=== Source information ===
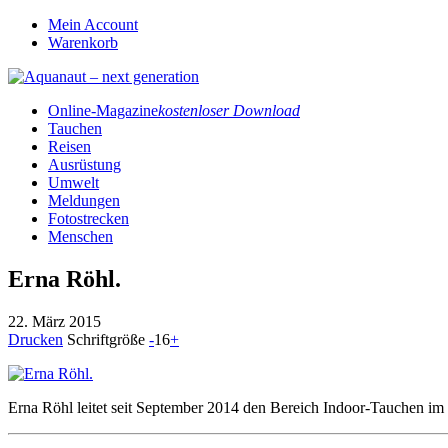
Mein Account
Warenkorb
Online-Magazine
kostenloser Download
Tauchen
Reisen
Ausrüstung
Umwelt
Meldungen
Fotostrecken
Menschen
Erna Röhl.
22. März 2015
Drucken
Schriftgröße
-
16
+
Erna Röhl leitet seit September 2014 den Bereich Indoor-Tauchen im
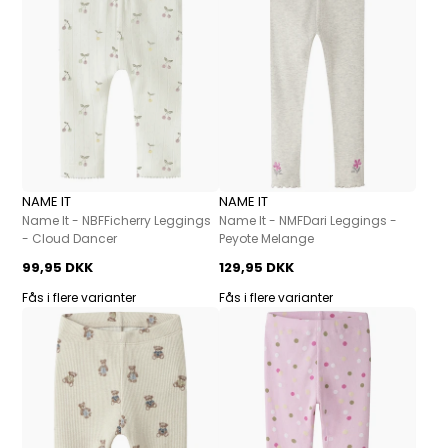
NAME IT
NAME IT
Name It - NBFFicherry Leggings
Name It - NMFDari Leggings -
- Cloud Dancer
Peyote Melange
99,95 DKK
129,95 DKK
Fås i flere varianter
Fås i flere varianter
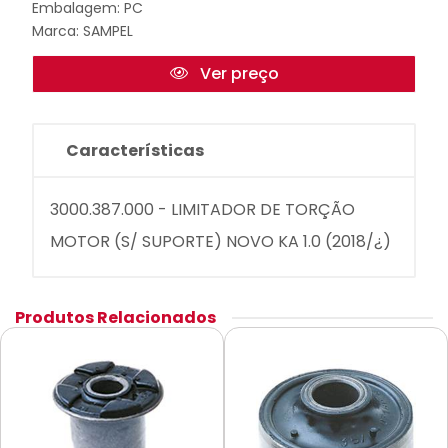
Embalagem: PC
Marca:
SAMPEL
Ver preço
Características
3000.387.000 - LIMITADOR DE TORÇÃO
MOTOR (S/ SUPORTE) NOVO KA 1.0 (2018/¿)
Produtos Relacionados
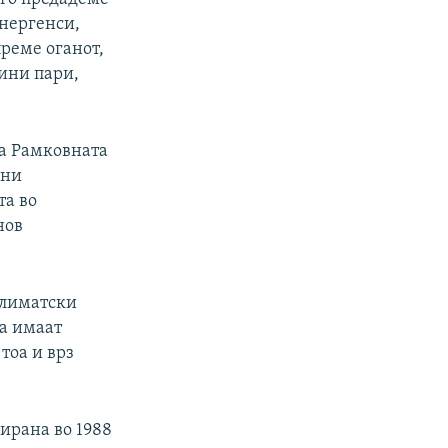
нергенси,
преме оганот,
ини пари,
на Рамковната
ени
та во
нов
климатски
а имаат
тоа и врз
ирана во 1988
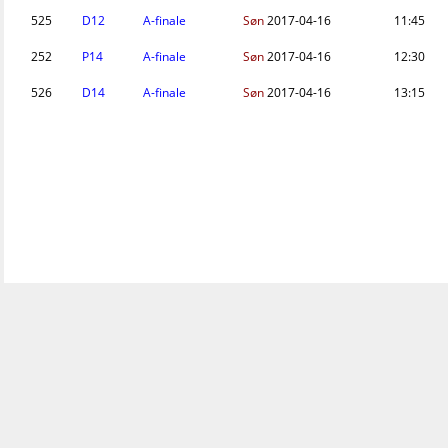
525
D12
A-finale
Søn
2017-04-16
11:45
252
P14
A-finale
Søn
2017-04-16
12:30
526
D14
A-finale
Søn
2017-04-16
13:15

=== Required action ===
The lines above may hold the string "Röhl". Say how many do, and give only that number.

=== Finished task ===
2